Fifty-five years ago a television show appeared that changed everything.
it didn’t seem like it at the time. It was clumsy, but for the time it was a marvel of production values. The scripts were occasionally tortured constructs, the characters stiff, the plots absurd. It lasted three seasons, got canceled, and drifted into the twilight zone of fondly-remembered might-have-beens.
Then fandom took over, kept it alive, and eventually it was revived. Not in the way of retreads, as those we see today—reboots that quite often, though with better production values, are not exactly new—but in a resumption. We’ve gotten used to some of this today, what with franchise switching from one network to another, evading cancellation. We’ve even gotten used to quality reboots.

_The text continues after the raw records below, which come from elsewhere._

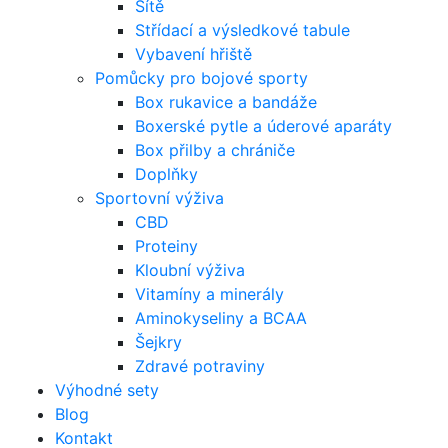
Sítě
Střídací a výsledkové tabule
Vybavení hřiště
Pomůcky pro bojové sporty
Box rukavice a bandáže
Boxerské pytle a úderové aparáty
Box přilby a chrániče
Doplňky
Sportovní výživa
CBD
Proteiny
Kloubní výživa
Vitamíny a minerály
Aminokyseliny a BCAA
Šejkry
Zdravé potraviny
Výhodné sety
Blog
Kontakt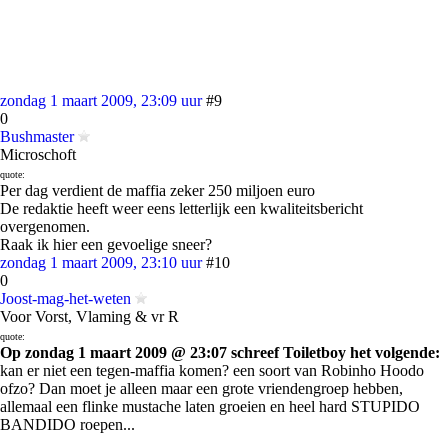
zondag 1 maart 2009, 23:09 uur
#9
0
Bushmaster
Microschoft
quote:
Per dag verdient de maffia zeker 250 miljoen euro
De redaktie heeft weer eens letterlijk een kwaliteitsbericht
overgenomen.
Raak ik hier een gevoelige sneer?
zondag 1 maart 2009, 23:10 uur
#10
0
Joost-mag-het-weten
Voor Vorst, Vlaming & vr R
quote:
Op zondag 1 maart 2009 @ 23:07 schreef Toiletboy het volgende:
kan er niet een tegen-maffia komen? een soort van Robinho Hoodo
ofzo? Dan moet je alleen maar een grote vriendengroep hebben,
allemaal een flinke mustache laten groeien en heel hard STUPIDO
BANDIDO roepen...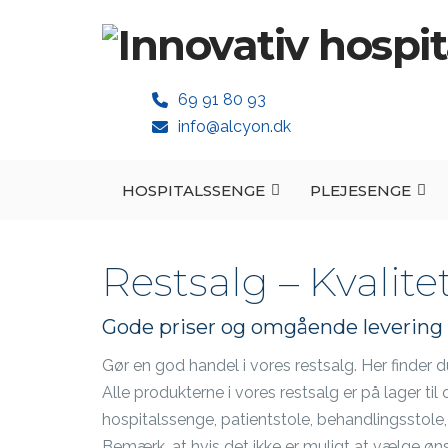
69 91 80 93
info@alcyon.dk
HOSPITALSSENGE
PLEJESENGE
Restsalg – Kvalite
Gode priser og omgående levering 
Gør en god handel i vores restsalg. Her finder d
Alle produkterne i vores restsalg er på lager t
hospitalssenge, patientstole, behandlingsstole, 
Bemærk, at hvis det ikke er muligt at vælge ønsk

But Star Trek was the first to do all this successfully, in several incarnations.
I recently finished viewing the third season of Star Trek: Discovery and then began a rewatch of the original series. It has become the thing to do to make fun—usually mild fun—of the original, especially Shatner’s over-acting, but also the inconsistency of the universe, the poor special effects, all the flaws that pretty much any television show back then suffered from. And yes, compared to now, the show lacks. But there is a remarkable familial consistency between them. In 1966 Gene Roddenberry helmed a work of fiction that came to exist well outside the confines of the screen. Most of the fare of the day only ever existed during its broadcast window and inside the square of the picture tube. The Federation, in other words, was real.

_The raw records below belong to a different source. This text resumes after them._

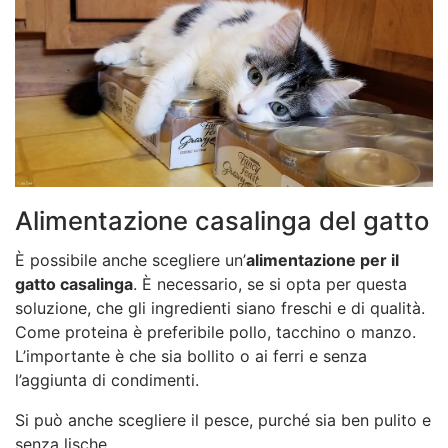
Alimentazione casalinga del gatto
È possibile anche scegliere un’
alimentazione per il
gatto casalinga
. È necessario, se si opta per questa
soluzione, che gli ingredienti siano freschi e di qualità.
Come proteina è preferibile pollo, tacchino o manzo.
L’importante è che sia bollito o ai ferri e senza
l’aggiunta di condimenti.
Si può anche scegliere il pesce, purché sia ben pulito e
senza lische.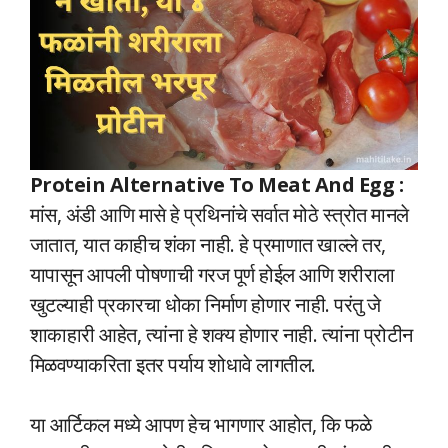
Protein Alternative To Meat And Egg :
मांस, अंडी आणि मासे हे प्रथिनांचे सर्वात मोठे स्त्रोत मानले
जातात, यात काहीच शंका नाही. हे प्रमाणात खाल्ले तर,
यापासून आपली पोषणाची गरज पूर्ण होईल आणि शरीराला
खुटल्याही प्रकारचा धोका निर्माण होणार नाही. परंतु जे
शाकाहारी आहेत, त्यांना हे शक्य होणार नाही. त्यांना प्रोटीन
मिळवण्याकरिता इतर पर्याय शोधावे लागतील.
या आर्टिकल मध्ये आपण हेच भागणार आहोत, कि फळे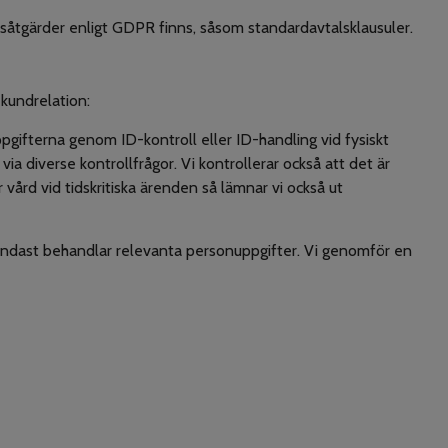
ddsåtgärder enligt GDPR finns, såsom standardavtalsklausuler.
 kundrelation:
pgifterna genom ID-kontroll eller ID-handling vid fysiskt
via diverse kontrollfrågor. Vi kontrollerar också att det är
vård vid tidskritiska ärenden så lämnar vi också ut
i endast behandlar relevanta personuppgifter. Vi genomför en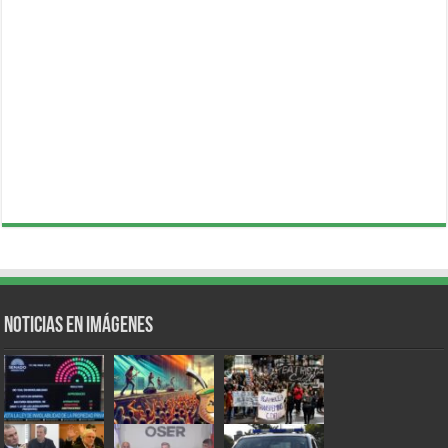
Noticias en Imágenes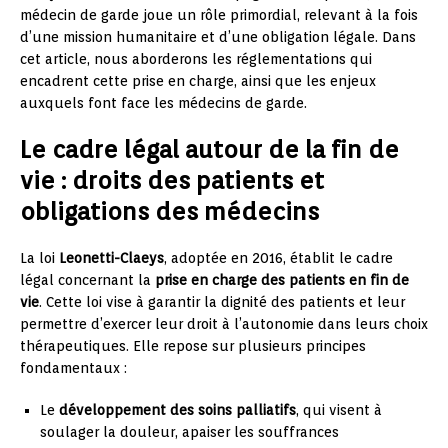
médecin de garde joue un rôle primordial, relevant à la fois
d’une mission humanitaire et d’une obligation légale. Dans
cet article, nous aborderons les réglementations qui
encadrent cette prise en charge, ainsi que les enjeux
auxquels font face les médecins de garde.
Le cadre légal autour de la fin de
vie : droits des patients et
obligations des médecins
La loi
Leonetti-Claeys
, adoptée en 2016, établit le cadre
légal concernant la
prise en charge des patients en fin de
vie
. Cette loi vise à garantir la dignité des patients et leur
permettre d’exercer leur droit à l’autonomie dans leurs choix
thérapeutiques. Elle repose sur plusieurs principes
fondamentaux :
Le
développement des soins palliatifs
, qui visent à
soulager la douleur, apaiser les souffrances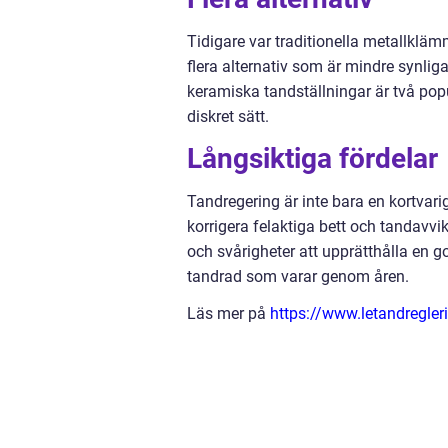
Tidigare var traditionella metallkläm
flera alternativ som är mindre synl
keramiska tandställningar är två popul
diskret sätt.
Långsiktiga fördelar
Tandregering är inte bara en kortvari
korrigera felaktiga bett och tandavv
och svårigheter att upprätthålla en g
tandrad som varar genom åren.
Läs mer på
https://www.letandregler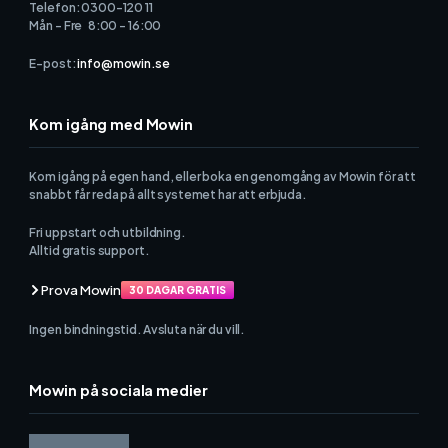
Telefon: 0300-120 11
Mån - Fre 8:00 - 16:00
E-post:
info@mowin.se
Kom igång med Mowin
Kom igång på egen hand, eller boka en genomgång av Mowin för att
snabbt får reda på allt systemet har att erbjuda.
Fri uppstart och utbildning.
Alltid gratis support.
Prova Mowin
30 DAGAR GRATIS
Ingen bindningstid. Avsluta när du vill.
Mowin på sociala medier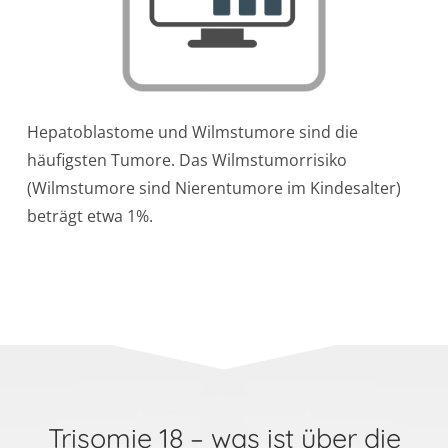
Hepatoblastome und Wilmstumore sind die
häufigsten Tumore. Das Wilmstumorrisiko
(Wilmstumore sind Nierentumore im Kindesalter)
beträgt etwa 1%.
Trisomie 18 – was ist über die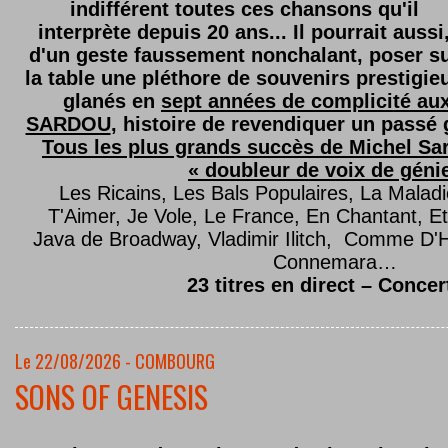
indifférent toutes ces chansons qu'il
interprète depuis 20 ans... Il pourrait aussi
d'un geste faussement nonchalant, poser s
la table une pléthore de souvenirs prestigie
glanés en
sept années de complicité au
SARDOU
, histoire de revendiquer un passé g
Tous les plus grands succès de Michel Sard
« doubleur de voix de géni
Les Ricains, Les Bals Populaires, La Malad
T'Aimer, Je Vole, Le France, En Chantant,
Java de Broadway, Vladimir Ilitch, Comme D'
Connemara…
23 titres en direct – Concer
Le 22/08/2026 - COMBOURG
SONS OF GENESIS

We’re used to this in written fiction—novels and short stories. World-building that offers the heft and texture of a real place is expected. Television was not like that. The ephemeral nature of the product may have contributed to the attitude that only so much work need be done to make what ended up on the screen serve for a half-hour or hour of viewing. Cancellation was right around the corner. Even those shows with unusual longevity usually relied on the viewers to fill in whatever extended aspects were needed. The Old West was a mythical place most people already believed in. Crime shows only needed the daily news to lend that kind of weight to the stories.

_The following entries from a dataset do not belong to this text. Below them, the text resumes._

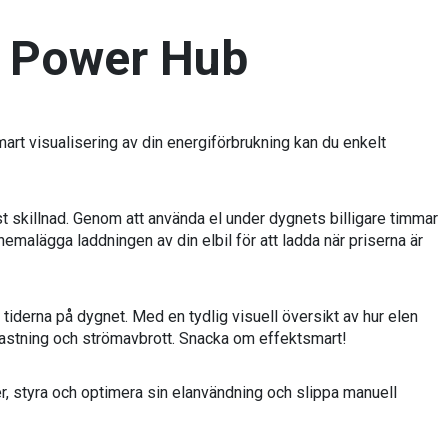
i Power Hub
mart visualisering av din energiförbrukning kan du enkelt
t skillnad. Genom att använda el under dygnets billigare timmar
emalägga laddningen av din elbil för att ladda när priserna är
tiderna på dygnet. Med en tydlig visuell översikt av hur elen
lastning och strömavbrott. Snacka om effektsmart!
er, styra och optimera sin elanvändning och slippa manuell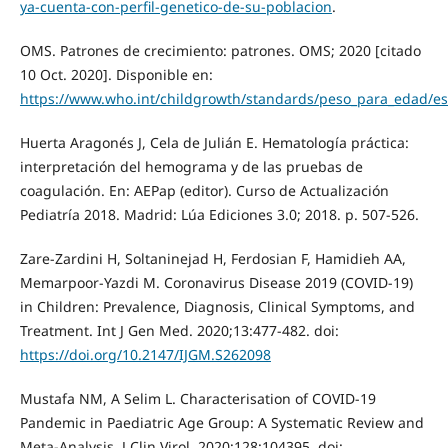
ya-cuenta-con-perfil-genetico-de-su-poblacion
.
OMS. Patrones de crecimiento: patrones. OMS; 2020 [citado
10 Oct. 2020]. Disponible en:
https://www.who.int/childgrowth/standards/peso_para_edad/es
Huerta Aragonés J, Cela de Julián E. Hematología práctica:
interpretación del hemograma y de las pruebas de
coagulación. En: AEPap (editor). Curso de Actualización
Pediatría 2018. Madrid: Lúa Ediciones 3.0; 2018. p. 507-526.
Zare-Zardini H, Soltaninejad H, Ferdosian F, Hamidieh AA,
Memarpoor-Yazdi M. Coronavirus Disease 2019 (COVID-19)
in Children: Prevalence, Diagnosis, Clinical Symptoms, and
Treatment. Int J Gen Med. 2020;13:477-482. doi:
https://doi.org/10.2147/IJGM.S262098
Mustafa NM, A Selim L. Characterisation of COVID-19
Pandemic in Paediatric Age Group: A Systematic Review and
Meta-Analysis. J Clin Virol. 2020;128:104395. doi: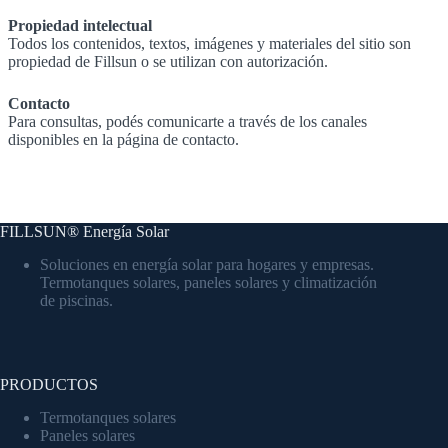
Propiedad intelectual
Todos los contenidos, textos, imágenes y materiales del sitio son
propiedad de Fillsun o se utilizan con autorización.
Contacto
Para consultas, podés comunicarte a través de los canales
disponibles en la página de contacto.
FILLSUN® Energía Solar
Soluciones en energía solar para hogares y empresas.
Termotanques solares, paneles solares y climatización
de piscinas.
PRODUCTOS
Termotanques solares
Paneles solares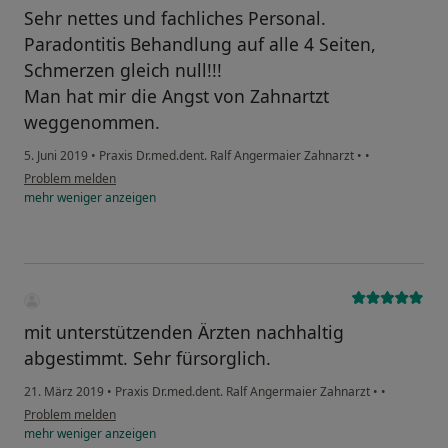
Sehr nettes und fachliches Personal.
Paradontitis Behandlung auf alle 4 Seiten,
Schmerzen gleich null!!!
Man hat mir die Angst von Zahnartzt
weggenommen.
5. Juni 2019
•
Praxis Dr.med.dent. Ralf Angermaier Zahnarzt
•
•
Problem melden
mehr
weniger
anzeigen
mit unterstützenden Ärzten nachhaltig
abgestimmt. Sehr fürsorglich.
21. März 2019
•
Praxis Dr.med.dent. Ralf Angermaier Zahnarzt
•
•
Problem melden
mehr
weniger
anzeigen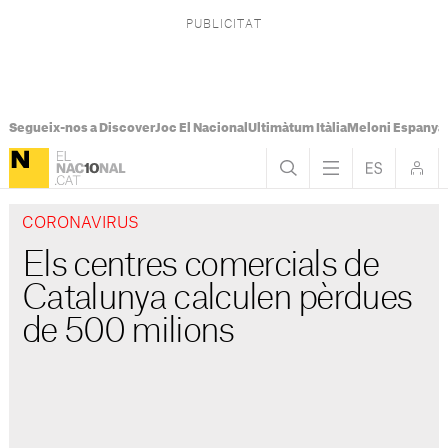
Segueix-nos a Discover
Joc El Nacional
Ultimàtum Itàlia
Meloni Espanya
CORONAVIRUS
Els centres comercials de
Catalunya calculen pèrdues
de 500 milions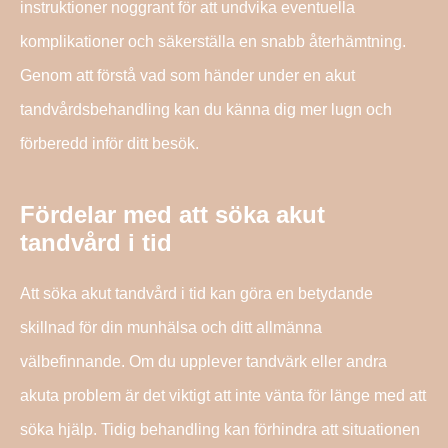
instruktioner noggrant för att undvika eventuella
komplikationer och säkerställa en snabb återhämtning.
Genom att förstå vad som händer under en akut
tandvårdsbehandling kan du känna dig mer lugn och
förberedd inför ditt besök.
Fördelar med att söka akut
tandvård i tid
Att söka akut tandvård i tid kan göra en betydande
skillnad för din munhälsa och ditt allmänna
välbefinnande. Om du upplever tandvärk eller andra
akuta problem är det viktigt att inte vänta för länge med att
söka hjälp. Tidig behandling kan förhindra att situationen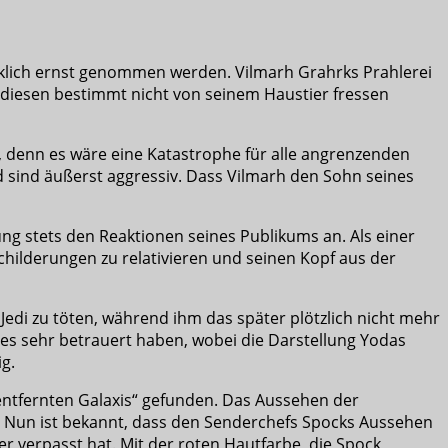
irklich ernst genommen werden. Vilmarh Grahrks Prahlerei
t diesen bestimmt nicht von seinem Haustier fressen
ist, denn es wäre eine Katastrophe für alle angrenzenden
d sind äußerst aggressiv. Dass Vilmarh den Sohn seines
ng stets den Reaktionen seines Publikums an. Als einer
Schilderungen zu relativieren und seinen Kopf aus der
Jedi zu töten, während ihm das später plötzlich nicht mehr
hatzes sehr betrauert haben, wobei die Darstellung Yodas
ig.
 entfernten Galaxis“ gefunden. Das Aussehen der
r. Nun ist bekannt, dass den Senderchefs Spocks Aussehen
 verpasst hat. Mit der roten Hautfarbe, die Spock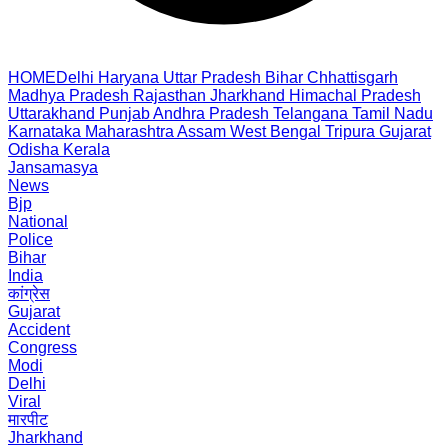
HOME
Delhi
Haryana
Uttar Pradesh
Bihar
Chhattisgarh
Madhya Pradesh
Rajasthan
Jharkhand
Himachal Pradesh
Uttarakhand
Punjab
Andhra Pradesh
Telangana
Tamil Nadu
Karnataka
Maharashtra
Assam
West Bengal
Tripura
Gujarat
Odisha
Kerala
Jansamasya
News
Bjp
National
Police
Bihar
India
कांग्रेस
Gujarat
Accident
Congress
Modi
Delhi
Viral
मारपीट
Jharkhand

In science fiction is was unprecedented on television. Star Trek offered the kind of substantive world that readers of science fiction had encountered for decades. Despite the awkwardness of some of the episodes, that was the thing that drew many of us. Almost from the first episode, we tuned in to a place different from our world that felt almost as real.
It was a remarkable achievement, one that made possible the best of SF tv that came after. The lesson was hard-learned and it took a few decades, but it was the important element.
As to the rest…Kirk, Spock, and McCoy, the Enterprise, Starfleet—none that would have made any lasting impact without that world.
And about them. They reflected other trios of characters in other shows, most notably (to me, at least, others may have different examples) the principals in Gunsmoke. Matt Dillon, Festus, and Doc. And when you watch, really watch, the acting was superb. It had to be. They were required to convey “belonging” in a world quite alien to ours. Their actions had to seem natural for that context. They had to speak dialogue that would make no sense anywhere else. When McCoy waxes empathetic about the past barbarities of medicine, it conveys several things at once, about the future of medicine, about the sentiment attached to his profession, about the history that has elapsed within the show’s reference between then and now, hence providing actual historical context, not to mention McCoy’s heart and his attitude.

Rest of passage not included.